### WRITTEN PROBLEM
Present these items as a Markdown table with the columns "Row" and "Line," numbering each non-blank line and omitting blank ones. Leave the pictures out of the table.

Data records
· · · · ·
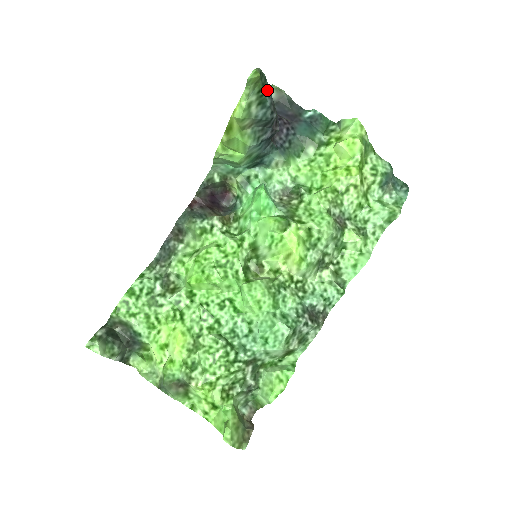
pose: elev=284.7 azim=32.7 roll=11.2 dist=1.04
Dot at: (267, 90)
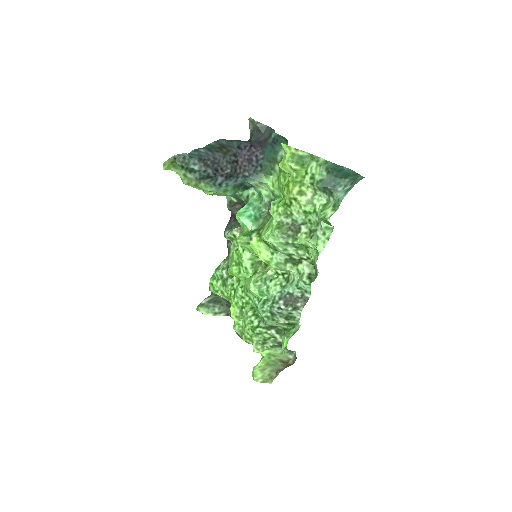
Dot at: (191, 162)
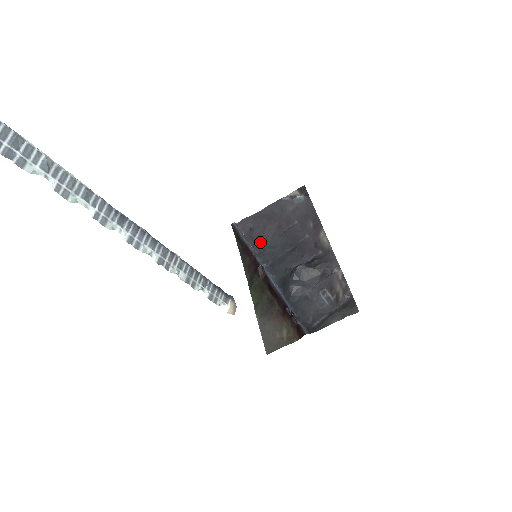
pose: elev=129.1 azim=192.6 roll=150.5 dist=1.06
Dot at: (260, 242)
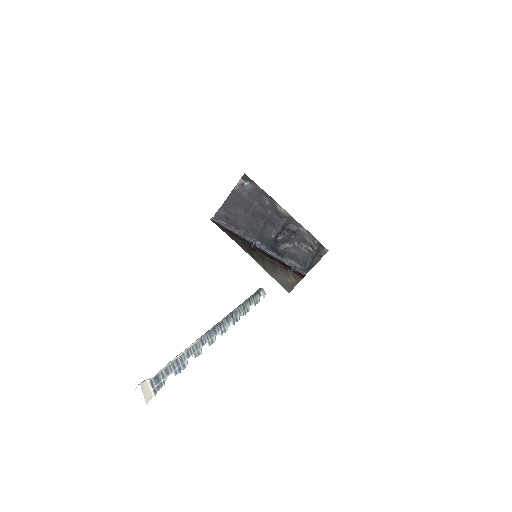
Dot at: (240, 226)
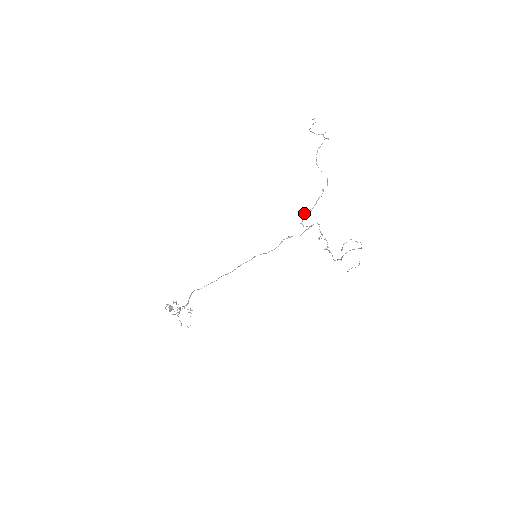
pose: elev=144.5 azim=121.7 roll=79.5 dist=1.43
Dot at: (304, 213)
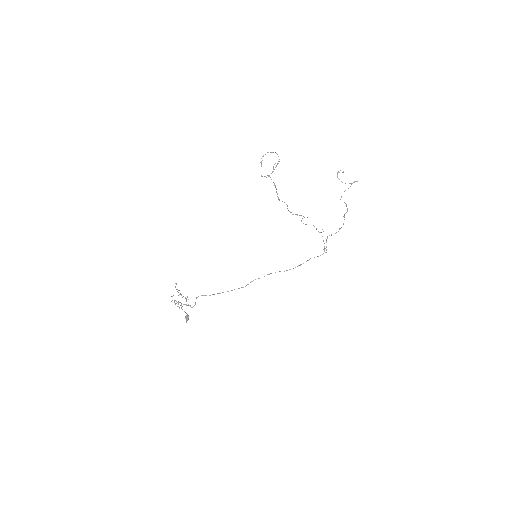
Dot at: (326, 240)
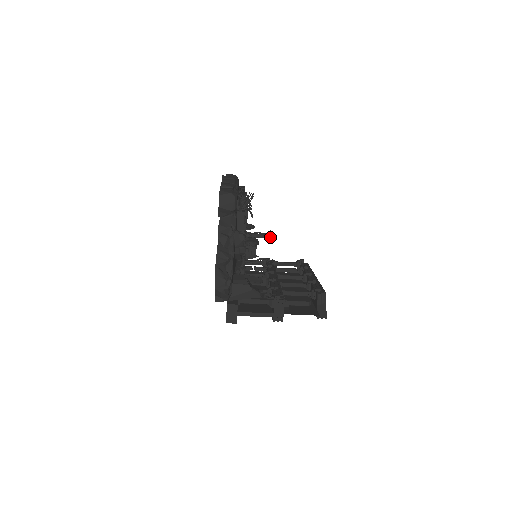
· · · · ·
### EXERCISE OUTPUT
| Row | Line |
|---|---|
| 1 | pose: elev=284.7 azim=32.7 roll=11.2 dist=1.04 |
| 2 | Dot at: (267, 90) |
| 3 | Dot at: (191, 162) |
| 4 | pose: elev=129.1 azim=192.6 roll=150.5 dist=1.06 |
| 5 | Dot at: (260, 242) |
| 6 | Dot at: (240, 226) |
| 7 | pose: elev=144.5 azim=121.7 roll=79.5 dist=1.43 |
| 8 | Dot at: (304, 213) |
| 9 | Dot at: (326, 240) |